Problem statement: Nothing outside the range below should be printed. Output exactly the lines from the line with "table_cell [126, 119, 732, 148]" to the line with "table_cell [126, 1393, 732, 1622]", both included.

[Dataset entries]
*** Block opens ***

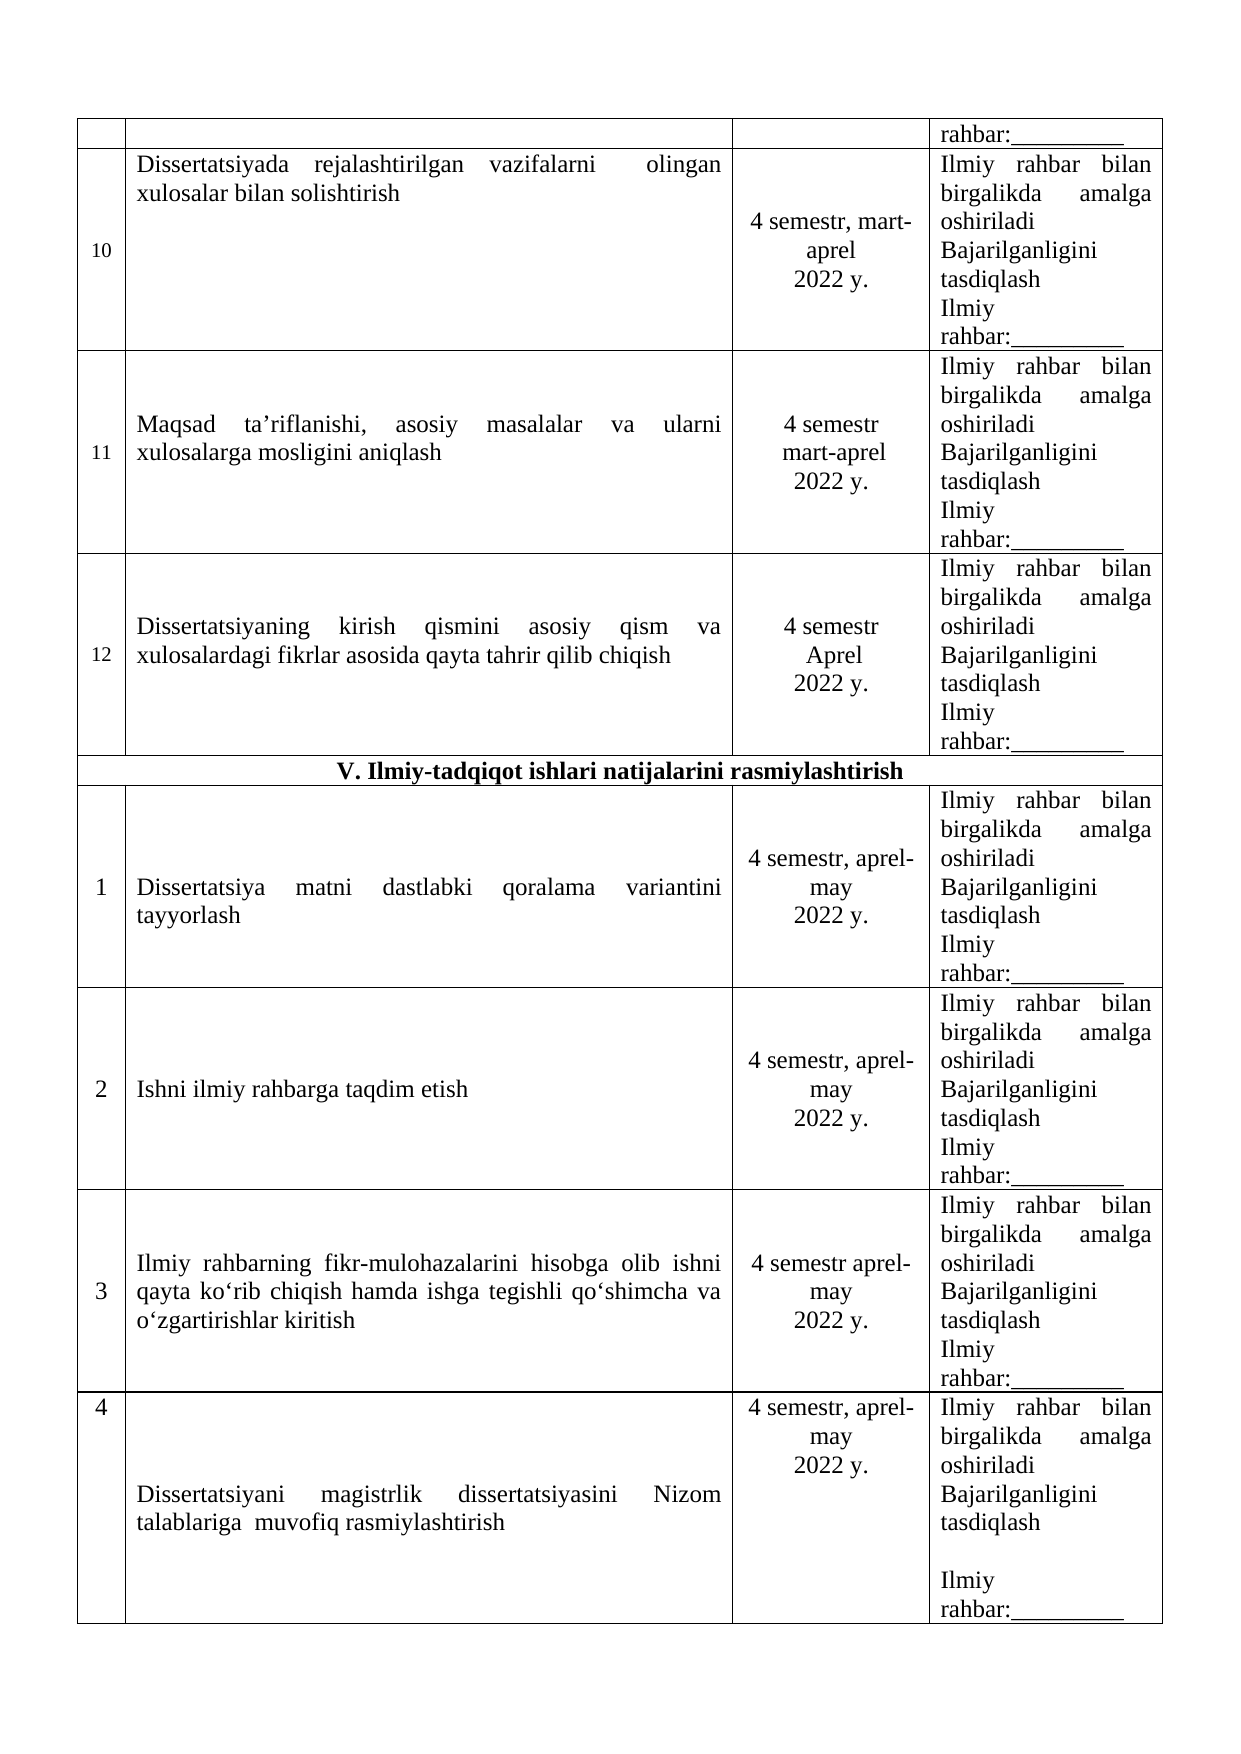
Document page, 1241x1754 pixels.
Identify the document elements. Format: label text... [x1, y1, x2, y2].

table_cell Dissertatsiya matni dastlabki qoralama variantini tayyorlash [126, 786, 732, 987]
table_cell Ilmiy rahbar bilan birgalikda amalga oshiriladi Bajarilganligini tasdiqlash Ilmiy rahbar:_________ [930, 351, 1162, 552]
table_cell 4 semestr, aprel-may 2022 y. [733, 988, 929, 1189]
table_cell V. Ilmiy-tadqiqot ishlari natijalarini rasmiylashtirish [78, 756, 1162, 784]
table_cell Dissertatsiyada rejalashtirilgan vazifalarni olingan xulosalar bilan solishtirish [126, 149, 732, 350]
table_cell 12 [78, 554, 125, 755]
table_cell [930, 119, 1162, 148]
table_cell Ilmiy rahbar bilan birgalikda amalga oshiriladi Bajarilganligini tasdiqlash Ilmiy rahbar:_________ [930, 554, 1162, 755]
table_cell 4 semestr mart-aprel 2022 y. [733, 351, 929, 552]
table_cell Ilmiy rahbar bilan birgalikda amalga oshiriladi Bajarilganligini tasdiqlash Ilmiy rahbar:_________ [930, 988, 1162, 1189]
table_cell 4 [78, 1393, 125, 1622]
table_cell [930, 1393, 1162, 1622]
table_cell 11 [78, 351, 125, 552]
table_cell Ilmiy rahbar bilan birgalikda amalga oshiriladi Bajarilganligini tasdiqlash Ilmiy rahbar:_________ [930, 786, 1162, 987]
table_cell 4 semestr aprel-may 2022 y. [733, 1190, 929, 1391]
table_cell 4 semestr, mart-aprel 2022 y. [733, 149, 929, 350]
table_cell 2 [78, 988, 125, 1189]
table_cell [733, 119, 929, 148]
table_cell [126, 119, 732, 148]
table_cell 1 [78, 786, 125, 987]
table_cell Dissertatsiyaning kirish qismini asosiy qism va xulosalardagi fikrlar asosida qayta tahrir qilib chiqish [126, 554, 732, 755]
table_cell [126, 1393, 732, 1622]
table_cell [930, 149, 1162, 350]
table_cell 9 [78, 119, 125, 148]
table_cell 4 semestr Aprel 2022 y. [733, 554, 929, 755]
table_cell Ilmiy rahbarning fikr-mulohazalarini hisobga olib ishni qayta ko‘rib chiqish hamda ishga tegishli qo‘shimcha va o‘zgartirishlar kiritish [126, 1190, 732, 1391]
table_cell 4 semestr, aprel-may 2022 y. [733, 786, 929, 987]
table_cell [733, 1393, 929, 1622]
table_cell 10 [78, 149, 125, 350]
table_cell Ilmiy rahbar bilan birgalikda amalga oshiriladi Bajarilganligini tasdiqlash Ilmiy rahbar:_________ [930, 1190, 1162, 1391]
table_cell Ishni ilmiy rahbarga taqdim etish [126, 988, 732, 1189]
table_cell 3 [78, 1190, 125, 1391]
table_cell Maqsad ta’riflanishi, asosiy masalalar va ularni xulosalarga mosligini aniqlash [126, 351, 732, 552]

*** Block closes ***
*** Block opens ***

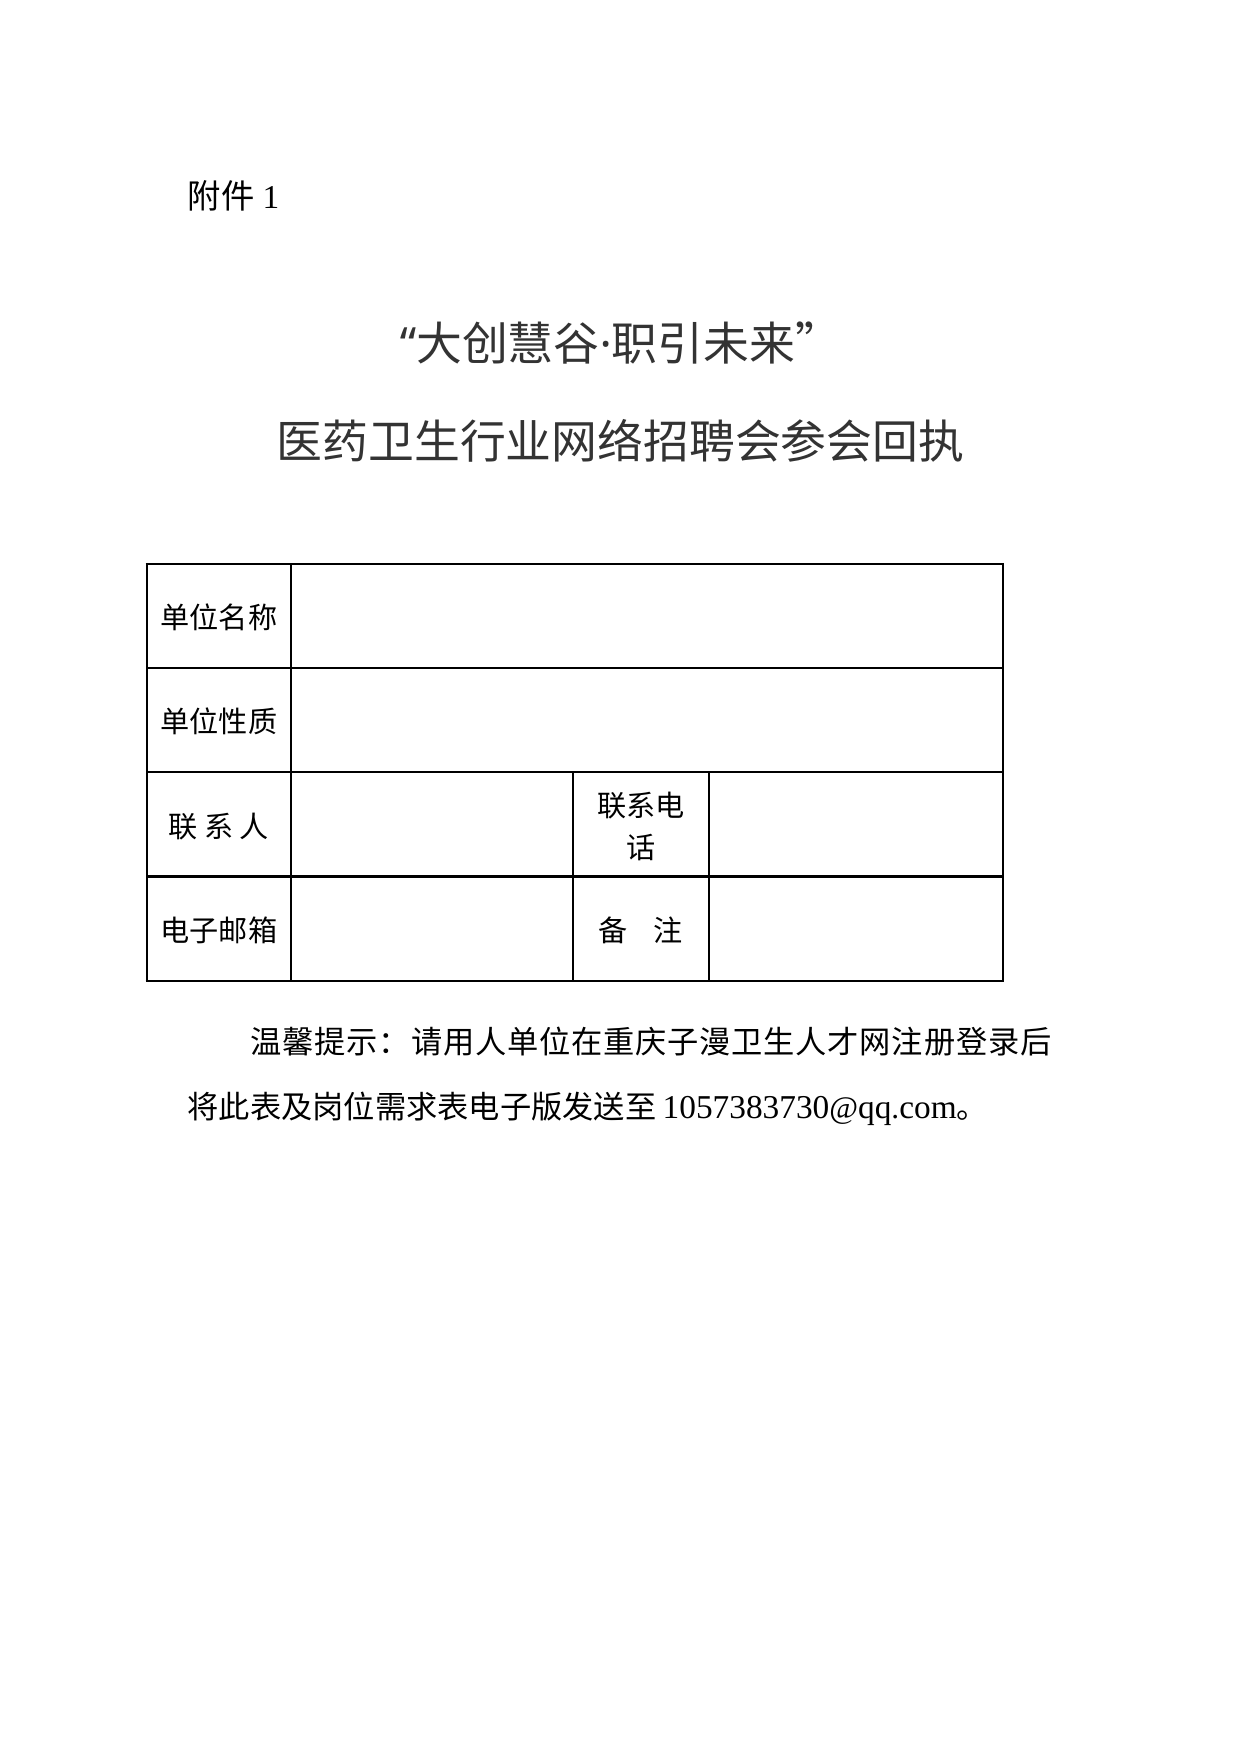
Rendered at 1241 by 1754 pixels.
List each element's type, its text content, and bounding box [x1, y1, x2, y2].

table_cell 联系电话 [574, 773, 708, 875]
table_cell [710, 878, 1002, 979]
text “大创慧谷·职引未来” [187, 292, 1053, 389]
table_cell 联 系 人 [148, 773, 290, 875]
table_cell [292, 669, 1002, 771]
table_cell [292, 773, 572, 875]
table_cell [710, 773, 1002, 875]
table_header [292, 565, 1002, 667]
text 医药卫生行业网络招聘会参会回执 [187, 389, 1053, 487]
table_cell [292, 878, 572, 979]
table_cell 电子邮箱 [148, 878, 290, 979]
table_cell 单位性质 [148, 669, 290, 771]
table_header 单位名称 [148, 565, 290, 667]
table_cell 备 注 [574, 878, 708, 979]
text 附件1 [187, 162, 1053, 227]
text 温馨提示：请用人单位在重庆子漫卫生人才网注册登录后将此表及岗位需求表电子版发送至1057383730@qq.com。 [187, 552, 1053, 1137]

*** Block closes ***
*** Block opens ***

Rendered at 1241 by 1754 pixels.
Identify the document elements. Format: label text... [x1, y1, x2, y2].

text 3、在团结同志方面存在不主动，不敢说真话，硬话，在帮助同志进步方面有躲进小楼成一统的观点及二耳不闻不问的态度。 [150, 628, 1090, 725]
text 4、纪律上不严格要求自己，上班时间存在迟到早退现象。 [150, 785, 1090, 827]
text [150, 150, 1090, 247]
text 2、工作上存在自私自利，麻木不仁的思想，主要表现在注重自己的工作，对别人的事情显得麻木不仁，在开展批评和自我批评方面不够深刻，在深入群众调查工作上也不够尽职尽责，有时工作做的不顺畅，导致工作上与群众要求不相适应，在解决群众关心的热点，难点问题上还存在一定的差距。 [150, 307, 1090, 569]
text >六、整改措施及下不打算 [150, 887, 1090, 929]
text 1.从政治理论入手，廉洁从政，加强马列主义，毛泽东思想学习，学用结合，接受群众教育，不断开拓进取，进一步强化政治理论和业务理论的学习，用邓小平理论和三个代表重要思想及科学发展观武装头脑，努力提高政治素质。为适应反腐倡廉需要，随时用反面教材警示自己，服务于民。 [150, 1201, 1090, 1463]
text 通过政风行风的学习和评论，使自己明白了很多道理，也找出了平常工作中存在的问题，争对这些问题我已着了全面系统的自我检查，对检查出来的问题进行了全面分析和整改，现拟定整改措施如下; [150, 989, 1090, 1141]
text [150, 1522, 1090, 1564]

*** Block closes ***

Exercise response:
table_cell [126, 119, 732, 148]
table_cell 1 [78, 786, 125, 987]
table_cell Dissertatsiyaning kirish qismini asosiy qism va xulosalardagi fikrlar asosida qayta tahrir qilib chiqish [126, 554, 732, 755]
table_cell [126, 1393, 732, 1622]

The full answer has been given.